Geschichte hautnah

1.12.2007, 00:00 Uhr
Geschichte hautnah

Der alte Hut als Kopfbedeckung ist ein Muss, wenn Sebastian Herderich den ausgetretenen Wiesenweg von seiner Wohnung oberhalb von Reichmannsdorf hinauf geht, um sich nach dem jüdischen Friedhof umzusehen. Dort wird der 82-Jährige auch in Zukunft noch vorbeischauen, auch wenn er dieser Tage von Bürgermeister Georg Zipfel und seinem Stellvertreter Reinhold Hofmann und von der jüdischen Kultusgemeinde in München aus seinem Ehrenamt verabschiedet wurde.

50 Jahre lang bemühte sich der alleine im «Kellerhaus» wohnende Mann mit Hut und Stock um die Pflege des Judenfriedhofes mit seinen rund 30 Grabstätten - und er erinnert sich gerne, wie er zu diesem Ehrenamt gekommen ist. Es war im Herbst 1957, als die Ortspolizei zum wiederholten Male bei Herderich anklopfte und mit einem Schreiben, das vom Bürgermeister abgestempelt war, danach fragte, ob er sich nicht um den seinerzeit in erbärmlichen Zustand befindlichen Friedhof kümmern möchte. Es liege doch nahe, da er nur 200 Meter zu der Ruhestätte habe.

Hederich hat dann nachgegeben und sich an die Arbeit gemacht. Dabei befasste sich der rüstige Rentner natürlich auch mit der Geschichte der Juden in Reichmannsdorf. Nicht nur Herderich tat dies, auch der Heimatforscher Johann Fleischmann aus Mühlhausen. Von Fleischmann besitzt Herderich auch zwei minutiös recherchierte Bücher mit dem Titel «Mesusa», in denen er immer wieder blättert.

Ganz genau weiß Hederich nun nicht mehr, welches das letzte Grab ist. Doch es müsste ein Grabstein sein aus dem Jahre 1920, der auf ein junges Leben hinweist, das schon mit zwölf Jahren ausgelöscht wurde. 1920 wohlgemerkt. «Da hatte der Hitler noch nichts zu sagen». Zu Zeiten der Machtergreifung 1933 lebte in Reichmannsdorf nur noch eine Familie. Siegesmund und Hanna-Shara («die haben wir immer Hannchen genannt») Hirnheimer hießen sie. Auch die letzte jüdische Familie, die in Reichmannsdorf einen Kurzwaren- und Lebensmittelladen hatte, floh 1938 in Richtung Amerika. «Angekommen sind die dort mit ihrem vielen Schmuck und ihrem Geld nie.» Am jüdischen Friedhof erinnert nur noch ein bemooster Grabstein an deren Eltern.

Völlig verwüstet

Herderich richtete den im Zweiten Weltkrieg «völlig verwüsteten» Friedhof wieder her.

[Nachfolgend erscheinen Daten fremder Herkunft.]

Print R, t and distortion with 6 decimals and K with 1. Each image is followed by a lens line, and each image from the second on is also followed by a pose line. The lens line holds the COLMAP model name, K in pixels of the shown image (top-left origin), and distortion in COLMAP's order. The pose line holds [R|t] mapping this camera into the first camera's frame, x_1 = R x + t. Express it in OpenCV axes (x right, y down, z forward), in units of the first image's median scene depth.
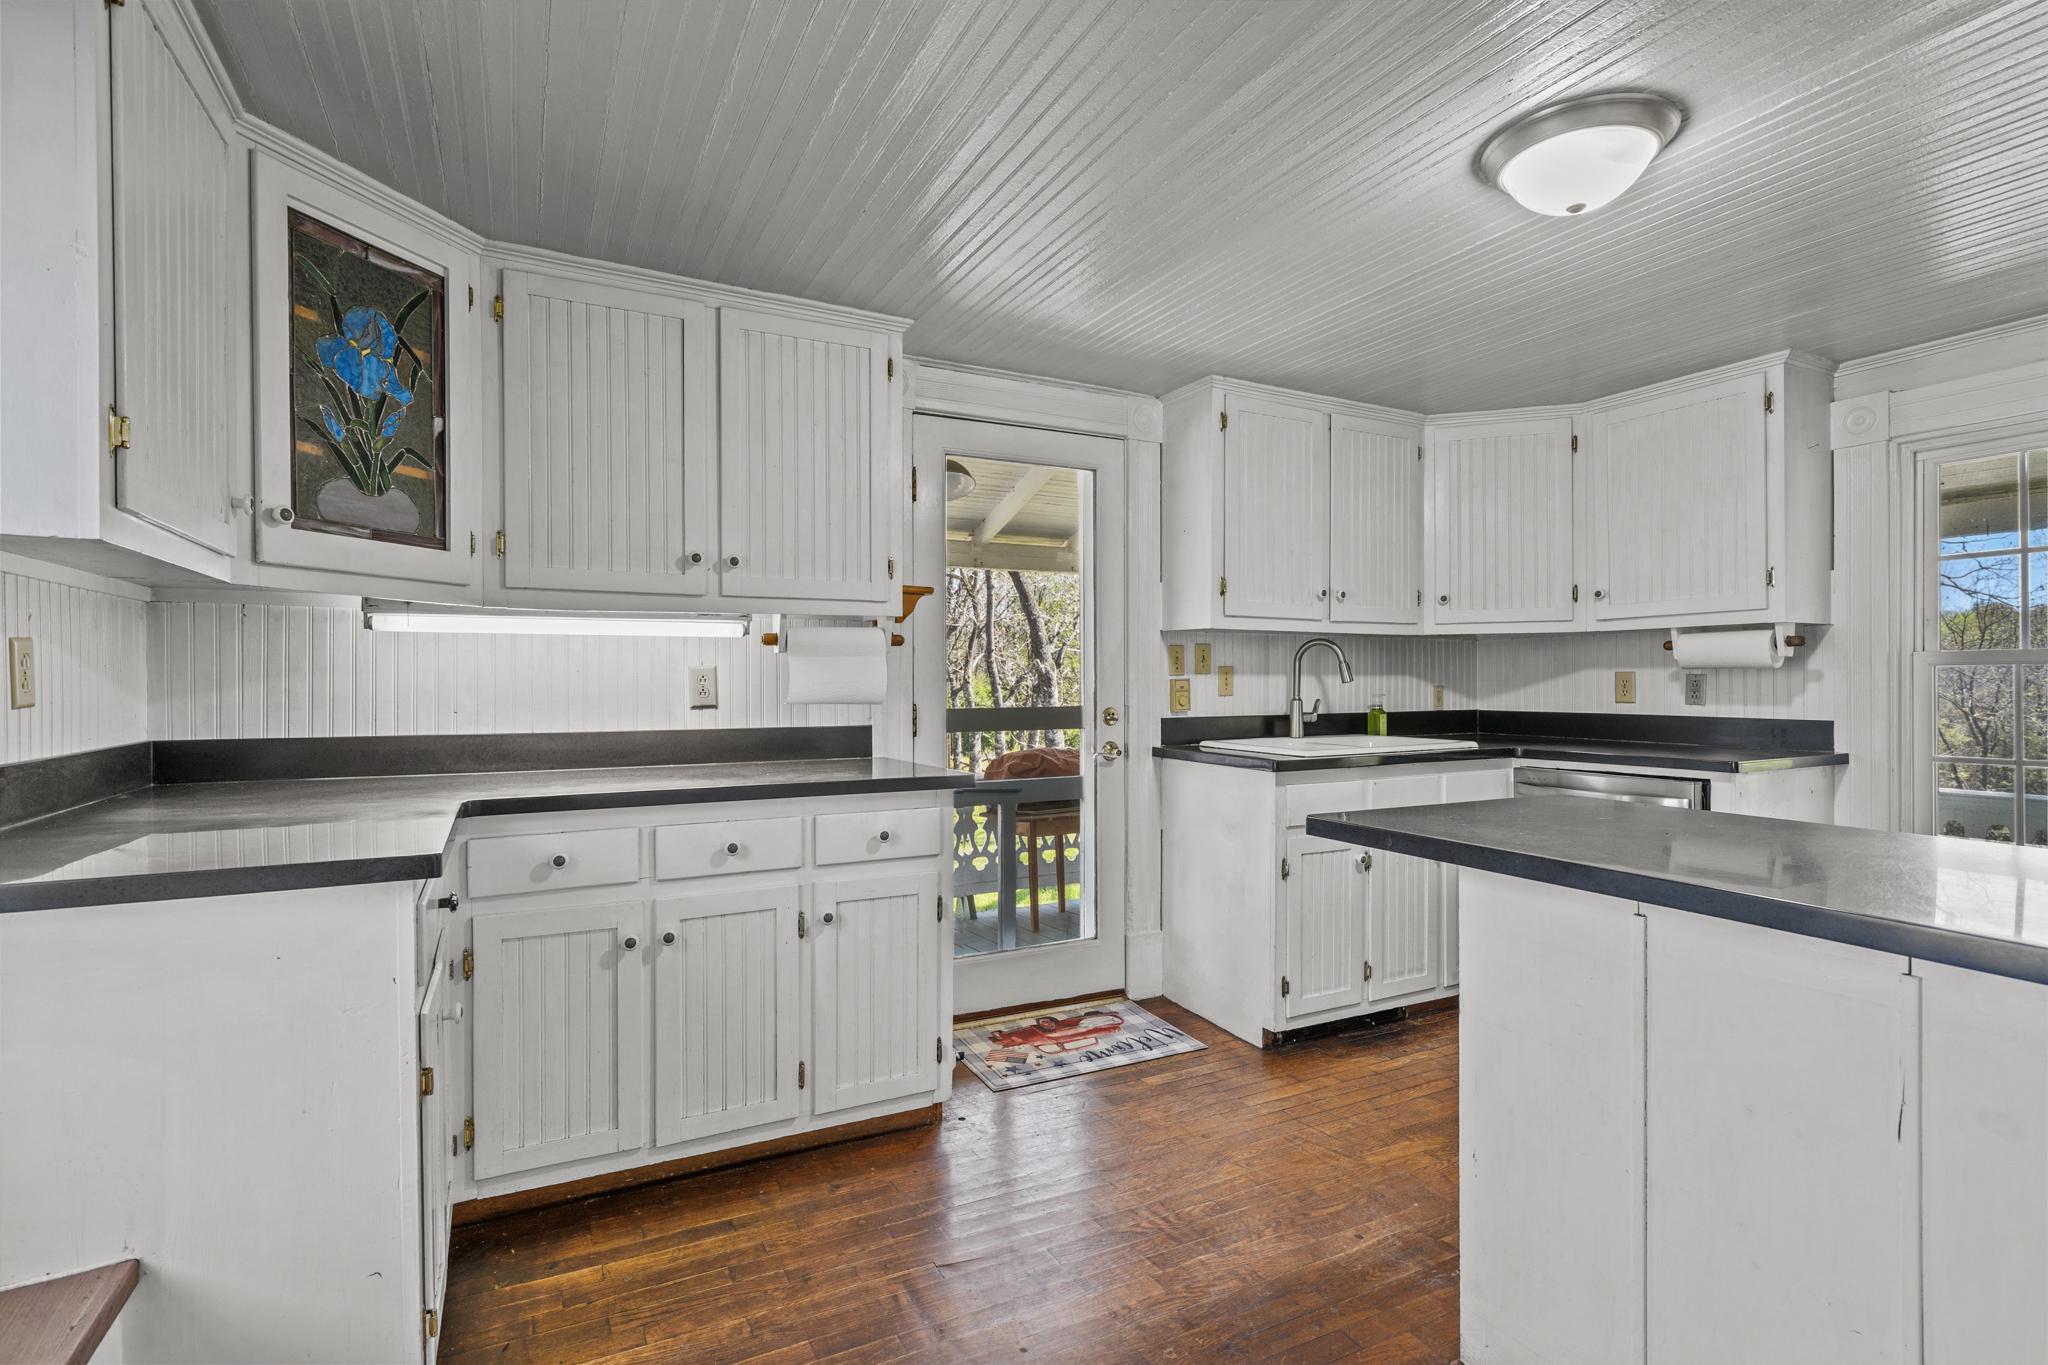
lens RADIAL K [[977.4, 0, 1005.2], [0, 977.4, 683.5], [0, 0, 1]] dist [0.002628, 0.000557]
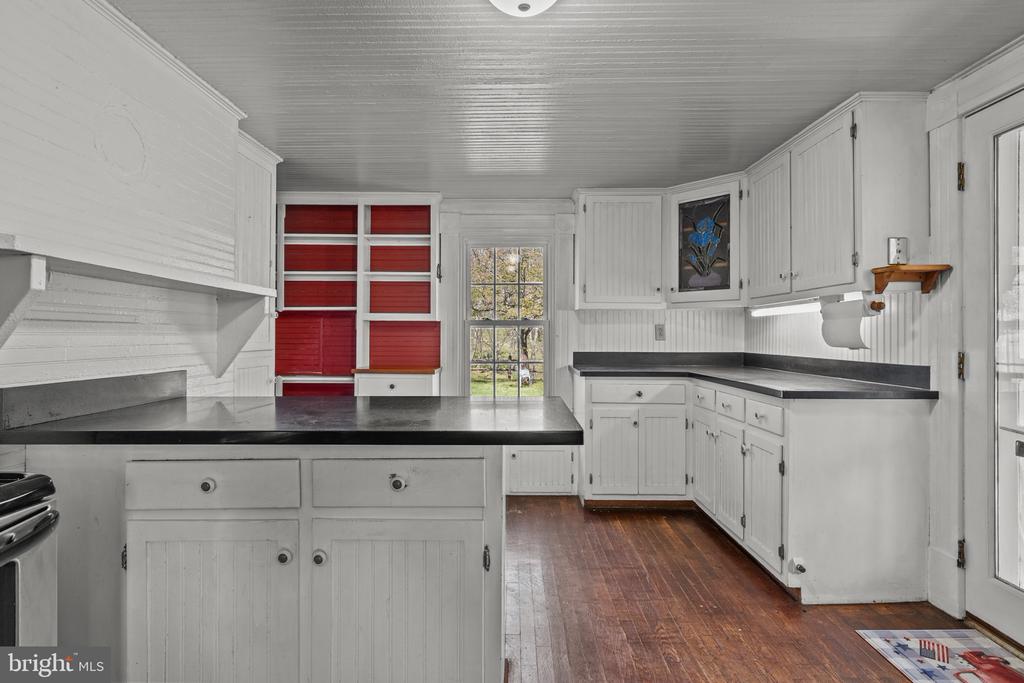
lens RADIAL K [[488.7, 0, 506.0], [0, 488.7, 337.8], [0, 0, 1]] dist [0.002628, 0.000557]
pose [[-0.449849, 0.008851, -0.893061, 1.051317], [0.005547, 0.999959, 0.007116, -0.006992], [0.893088, -0.001752, -0.449879, 1.109137]]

Schlicht, denn an den vermoosten Grabsteinen darf keine Hand angelegt werden. Man könnte den anfälligen Sandstein beschädigen und die hebräische Schrift völlig vernichten. Sowieso musste der Friedhofpfleger jede Veränderung melden, «auch wenn ein Ast von den Bäumen auf die Steine gefallen war». Die jüdische Kultusgemeinde in München bekam die vierteljährlichen Zustandsberichte. Da stehe dann, sagt Herderich, der in Reichmannsdorf besser bekannt ist als «Der Klaa-Bastel», dass das Gras gemäht wurde, Grabsteine aufgerichtet und befestigt wurden, die Umgebung gerodet wurde. «1957 war der Judenfriedhof eine einzige Wildnis.» Von einer Sandsteinmauer umgeben und einem abgeschlossenen Eisentor geschützt, bleibt der Friedhof ein Mahnmal und weckt Erinnerungen an das Miteinander mit jüdischen Mitbürgern.

«Der Laubhaufen vor dem Eisentor, der muss noch weg», so Herderich bei seiner Verabschiedung zu Bürgermeister Georg Zipfel. Es ist nicht einfach, einen Schlussstrich unter 50 Jahre zu ziehen. Zipfel und Hofmann dankten dem rüstigen Rentner für dessen ehrenamtliches Engagement und drückten ihr Verständnis aus, dass er aus Altersgründen dieser Arbeit nicht mehr nachgehen kann. Er solle seinen Ruhestand jetzt genießen. Der «Klaa-Bastel» dazu: «Aber bestimmt noch 20 Jahre lang.» Übrigens: Einen Nachfolger hat die Stadt für Herderich noch nicht gefunden, obwohl ein Aufruf bereits zwei Mal im Mitteilungsblatt stand.